Когда «эмка» плавно затормозила, Тимур решил, что вот он, «Артек», уже есть, а остановились они в некотором отдалении, как и было задумано, чтобы своими ногами войти, а не въехать точно баре. Основным его беспокойством было, позволит ли Женя нести свой чемодан или непременно потащит его сама. Впрочем, могло быть еще хуже: если адъютанту приказано нести вещи за ними обоими.

Тут он с запозданием понял, что мотор все еще работает. А двое сидящих спереди, лейтенант и старшина, молча наблюдают за чем-то.

– Раз, два, – наконец заговорил адъютант.

– Три, – не согласился шофер, мотнув подбородком куда-то в сторону.

– Три, – хмуро признал адъютант и тут же добавил: – четыре.

Они словно вражеские танки из-за бруствера пересчитывали. Мысль была до того нелепой, что Тимуру никак не удалось ее отогнать.

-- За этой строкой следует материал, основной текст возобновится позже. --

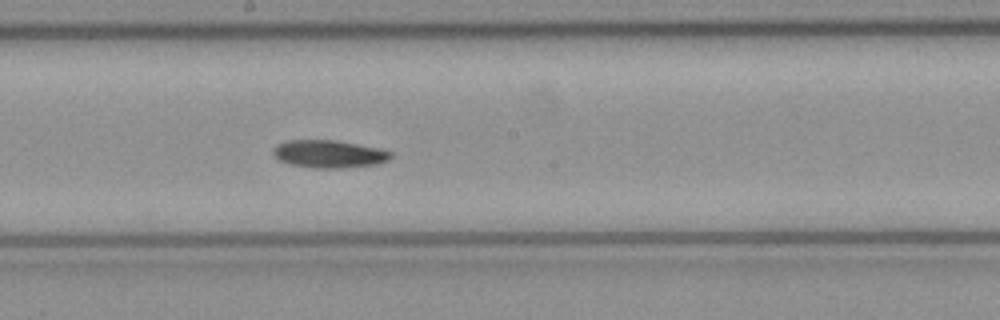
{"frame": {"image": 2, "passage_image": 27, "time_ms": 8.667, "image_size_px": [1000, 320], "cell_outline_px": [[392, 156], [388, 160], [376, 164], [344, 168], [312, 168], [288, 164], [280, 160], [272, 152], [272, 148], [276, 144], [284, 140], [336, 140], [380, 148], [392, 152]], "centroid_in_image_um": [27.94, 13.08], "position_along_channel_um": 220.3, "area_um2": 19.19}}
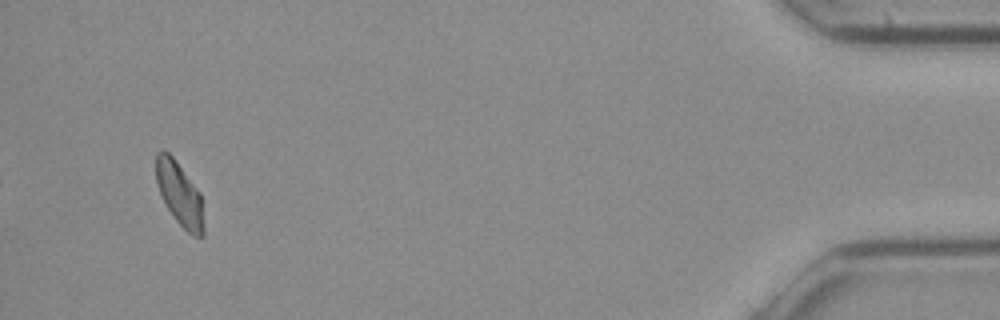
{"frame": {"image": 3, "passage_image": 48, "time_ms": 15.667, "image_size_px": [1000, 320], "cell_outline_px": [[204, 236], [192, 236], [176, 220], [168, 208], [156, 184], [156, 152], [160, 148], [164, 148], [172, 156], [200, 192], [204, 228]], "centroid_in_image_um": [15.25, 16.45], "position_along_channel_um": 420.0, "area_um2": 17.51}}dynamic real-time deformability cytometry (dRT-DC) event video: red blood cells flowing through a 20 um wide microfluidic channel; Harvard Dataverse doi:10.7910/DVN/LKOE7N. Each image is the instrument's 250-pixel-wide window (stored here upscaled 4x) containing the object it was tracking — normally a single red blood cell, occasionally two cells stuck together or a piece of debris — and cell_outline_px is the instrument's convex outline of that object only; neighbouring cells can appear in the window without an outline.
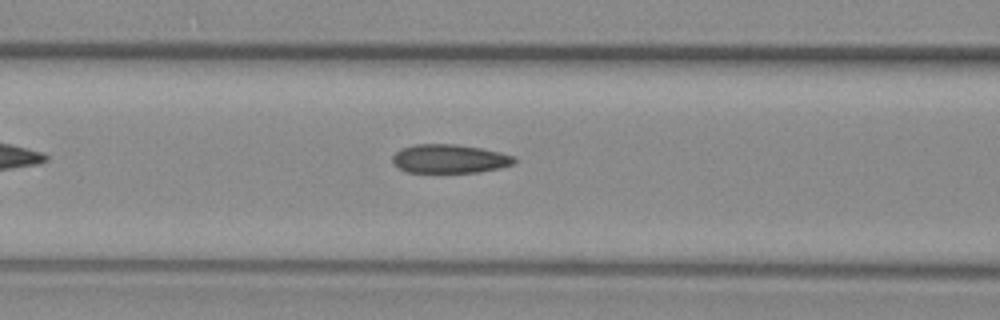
{"species": "common noctule bat (a hibernating species)", "species_latin": "Nyctalus noctula", "temperature_condition": "warm", "stored_images_in_passage": 33, "camera_frame_rate_fps": 3000, "um_per_image_px": 0.085, "animal": {"sex": "female", "body_mass_g": 29.2, "forearm_length_mm": 56.3}, "frame": {"image": 1, "passage_image": 11, "time_ms": 3.333, "image_size_px": [1000, 320], "cell_outline_px": [[516, 160], [512, 164], [500, 168], [480, 172], [404, 172], [392, 160], [392, 156], [400, 148], [416, 144], [456, 144], [480, 148], [500, 152], [516, 156]], "centroid_in_image_um": [38.22, 13.49], "position_along_channel_um": 128.4, "area_um2": 20.4}}
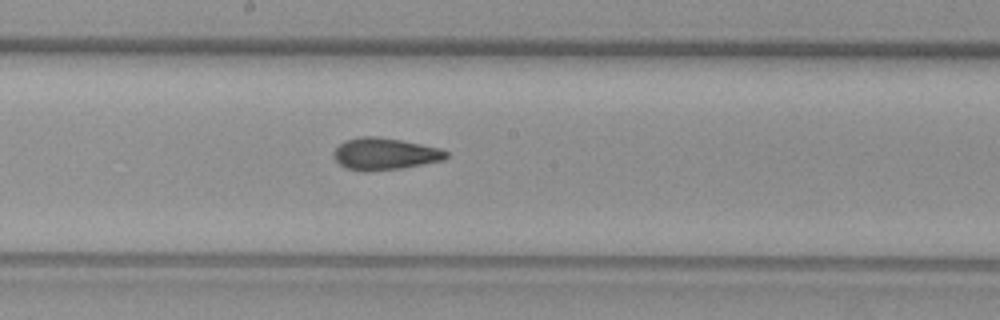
{"frame": {"image": 2, "passage_image": 18, "time_ms": 5.667, "image_size_px": [1000, 320], "cell_outline_px": [[452, 156], [444, 160], [400, 168], [368, 172], [360, 172], [344, 168], [332, 156], [332, 152], [344, 140], [360, 136], [376, 136], [400, 140], [440, 148], [448, 152]], "centroid_in_image_um": [32.68, 13.09], "position_along_channel_um": 215.5, "area_um2": 21.21}}
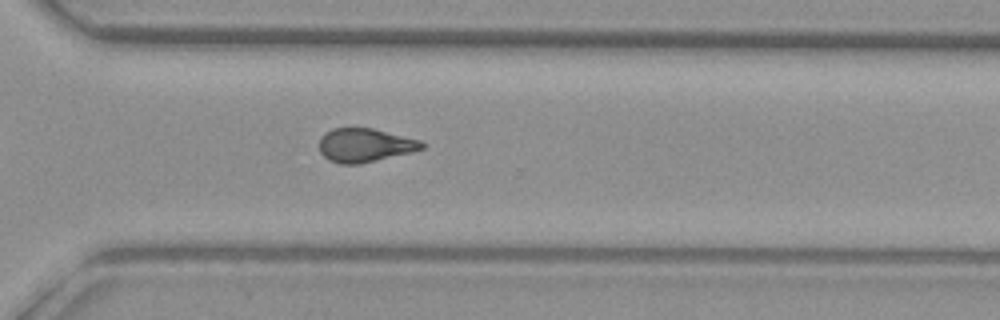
{"frame": {"image": 3, "passage_image": 28, "time_ms": 9.0, "image_size_px": [1000, 320], "cell_outline_px": [[424, 148], [412, 152], [360, 164], [340, 164], [328, 160], [320, 152], [320, 136], [324, 132], [332, 128], [372, 128], [420, 140], [424, 144]], "centroid_in_image_um": [30.98, 12.34], "position_along_channel_um": 339.6, "area_um2": 20.17}}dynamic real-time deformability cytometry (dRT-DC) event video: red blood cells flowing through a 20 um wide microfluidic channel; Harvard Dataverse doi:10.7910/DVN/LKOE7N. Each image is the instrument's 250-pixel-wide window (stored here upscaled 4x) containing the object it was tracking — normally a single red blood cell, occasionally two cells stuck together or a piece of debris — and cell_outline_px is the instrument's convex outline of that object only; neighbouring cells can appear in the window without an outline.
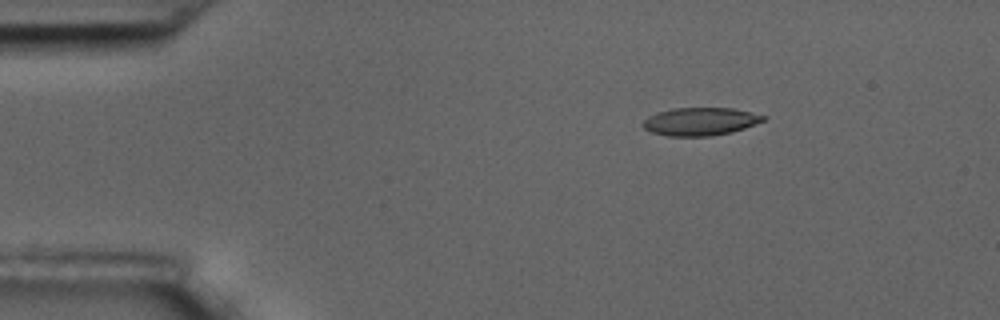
{"species": "common noctule bat (a hibernating species)", "species_latin": "Nyctalus noctula", "temperature_condition": "room temperature", "stored_images_in_passage": 6, "camera_frame_rate_fps": 3000, "um_per_image_px": 0.085, "animal": {"sex": "male", "body_mass_g": 17.5, "forearm_length_mm": 52.3}, "frame": {"image": 1, "passage_image": 3, "time_ms": 0.667, "image_size_px": [1000, 320], "cell_outline_px": [[768, 116], [764, 120], [744, 128], [732, 132], [712, 136], [668, 136], [652, 132], [644, 128], [640, 124], [648, 116], [656, 112], [672, 108], [732, 108]], "centroid_in_image_um": [59.49, 10.32], "position_along_channel_um": 25.5, "area_um2": 19.65}}
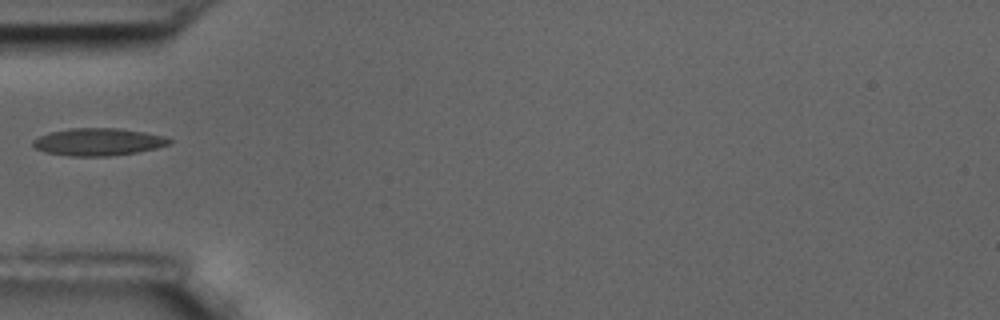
{"frame": {"image": 2, "passage_image": 6, "time_ms": 1.667, "image_size_px": [1000, 320], "cell_outline_px": [[172, 140], [168, 144], [156, 148], [136, 152], [108, 156], [68, 156], [44, 152], [36, 148], [32, 144], [32, 140], [48, 132], [68, 128], [120, 128], [144, 132], [164, 136]], "centroid_in_image_um": [8.3, 12.05], "position_along_channel_um": 76.7, "area_um2": 21.79}}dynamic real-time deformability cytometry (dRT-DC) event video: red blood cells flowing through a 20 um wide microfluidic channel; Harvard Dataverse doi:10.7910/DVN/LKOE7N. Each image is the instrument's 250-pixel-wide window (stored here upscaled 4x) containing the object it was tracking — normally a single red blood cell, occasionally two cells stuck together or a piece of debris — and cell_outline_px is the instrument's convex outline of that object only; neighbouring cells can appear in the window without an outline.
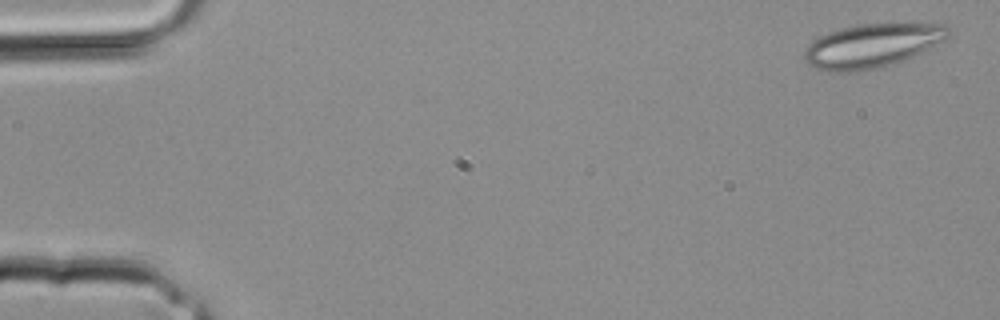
{"species": "common noctule bat (a hibernating species)", "species_latin": "Nyctalus noctula", "temperature_condition": "room temperature", "stored_images_in_passage": 20, "camera_frame_rate_fps": 3000, "um_per_image_px": 0.085, "animal": {"sex": "male", "body_mass_g": 20.4}, "frame": {"image": 1, "passage_image": 1, "time_ms": 0.0, "image_size_px": [1000, 320], "cell_outline_px": [[948, 36], [944, 40], [912, 56], [876, 68], [856, 72], [832, 72], [816, 68], [808, 64], [804, 60], [804, 52], [808, 44], [812, 40], [820, 36], [844, 28], [860, 24], [944, 24], [948, 28]], "centroid_in_image_um": [74.06, 3.89], "position_along_channel_um": 10.9, "area_um2": 35.95}}
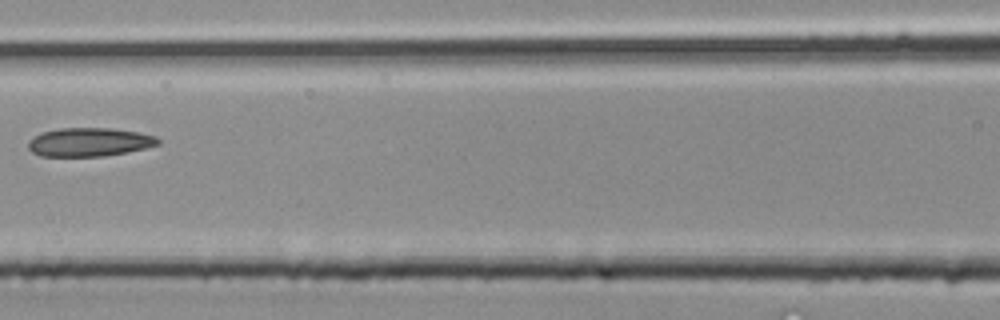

Он тоже вгляделся сквозь лобовое стекло. Ничего не заметил: по-летнему одетые люди, наши советские, загорелые и белокожие. Женщины, мужчины, старик на костылях, толстая тетка сразу с двумя собачками на поводках, вон пробежала стайка подростков, вон фруктовый лоток и громогласный продавец за ним: «Покупаим! Чэрэшня! Красный как кров, сладкий как мед! Миндаль! Пэрсик!»

– Что делать будем, старшина?

– Да чего тут поделаешь? – шофер бесхитростно глянул на лейтенанта. – Бери ребятишек, пройдись с ними, купи мороженое. А я пока подъеду, дорогу спрошу: вон милиционер, видишь?